Idoknow. I know where the cords snag and which bulbs flicker if you don’t twist them just right. I know which strand goes up first because Savannah once tripped over it carrying hot chocolate and laughed so hard she cried.
That’s Pineview. There’s comfort in the predictability. Comfort in the quiet understanding that some things don’t need reinventing, they just need tending to.
I climb down and step back to check my work. The lights glow warm against the early dusk, softening the edges of the square, making everything feel held. Christmas always does that here. It wraps the town in something gentler, something that makes memories surface.
I usually think of Savannah this time of year. I just don’t say it out loud.
Every December, without fail, there’s a moment, usually when the lights come on for the first time, when I picture her beside me, hands shoved into the pockets of my jacket because she never dressed warm enough, chin tipped up as she pointed out which spots still needed fixing. She always noticed the details. Always cared that things felt right, not just finished.
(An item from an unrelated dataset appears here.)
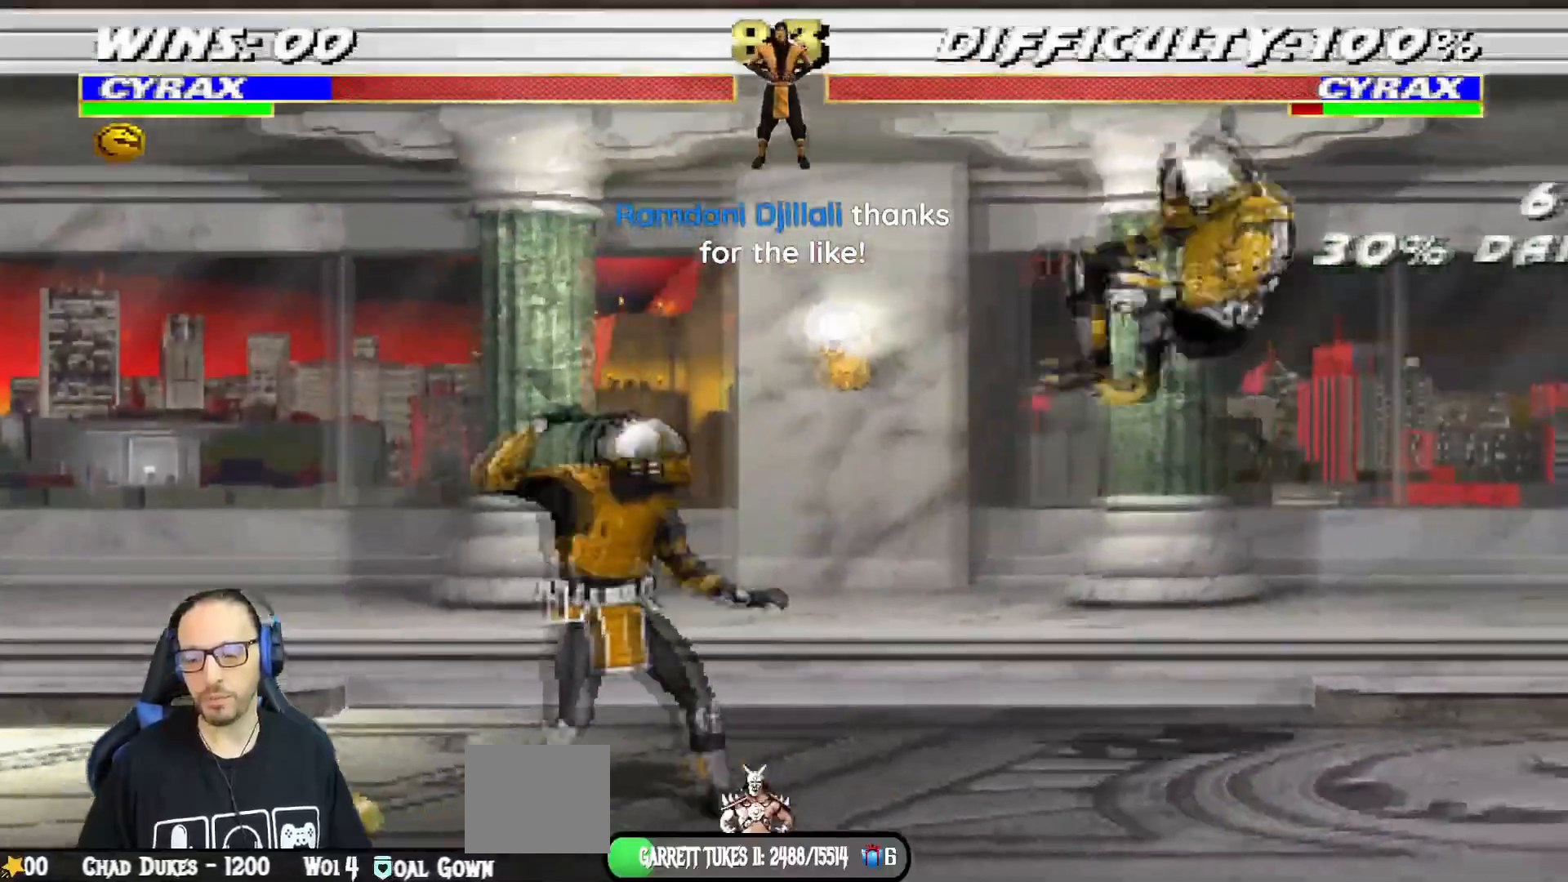
{"buttons": ["DPAD_RIGHT"], "left_stick": "center", "right_stick": "center", "events": [[101, "TRIANGLE", "up"], [117, "DPAD_RIGHT", "up"], [117, "DPAD_UP", "up"], [117, "L1", "up"], [151, "TRIANGLE", "down"], [217, "TRIANGLE", "up"], [301, "DPAD_RIGHT", "down"], [384, "DPAD_RIGHT", "up"], [451, "DPAD_RIGHT", "down"]]}
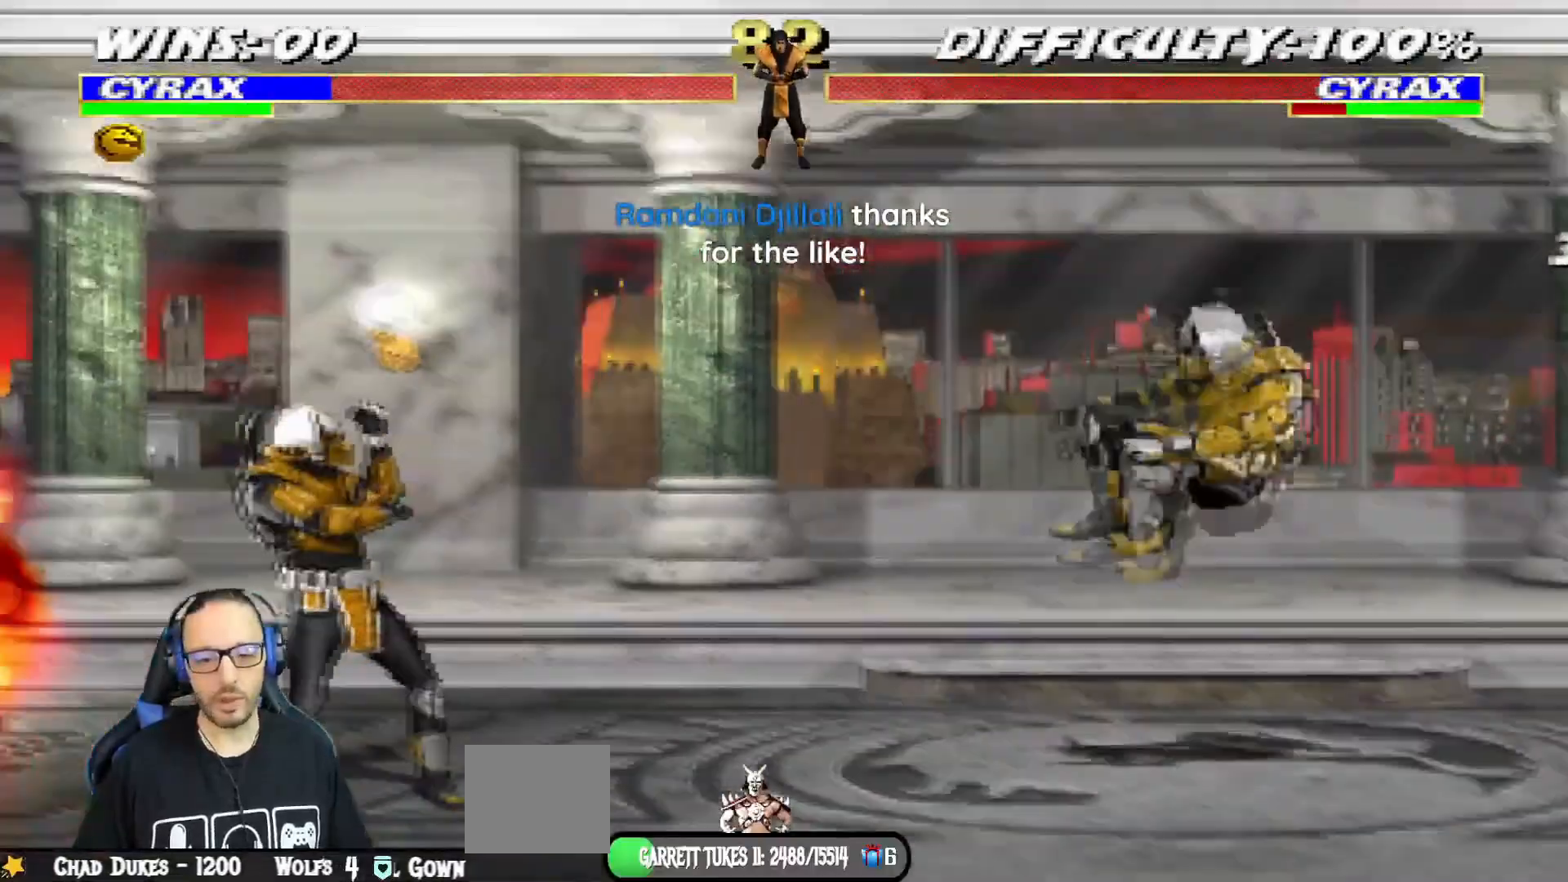
{"buttons": ["L1", "R1", "DPAD_DOWN", "DPAD_RIGHT"], "left_stick": "center", "right_stick": "center", "events": [[50, "R1", "down"], [117, "DPAD_DOWN", "down"], [133, "L1", "down"], [150, "DPAD_RIGHT", "up"], [217, "DPAD_RIGHT", "down"]]}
It’s a thought I keep to myself. One I fold away with the ornaments and the extension cords and all the things you don’t touch unless the season gives you permission to.
That’s when Mrs. Kincaid appears at my elbow, clipboard tucked against her chest like she’s bracing for impact.
“She’s back,” she says casually, like she’s commenting on the weather.
My chest tightens anyway.
“Savannah Joy,” she adds, peering up at the lights like they’ve suddenly become very interesting. “Signed up for The Christmas Kindness Drive. After all these years.”
For a second, the world narrows. The laughter dulls. The cold sharpens. The ground feels less firm beneath my boots. The woman who has lived quietly in the back of my mind every Christmas suddenly isn’t just a memory anymore.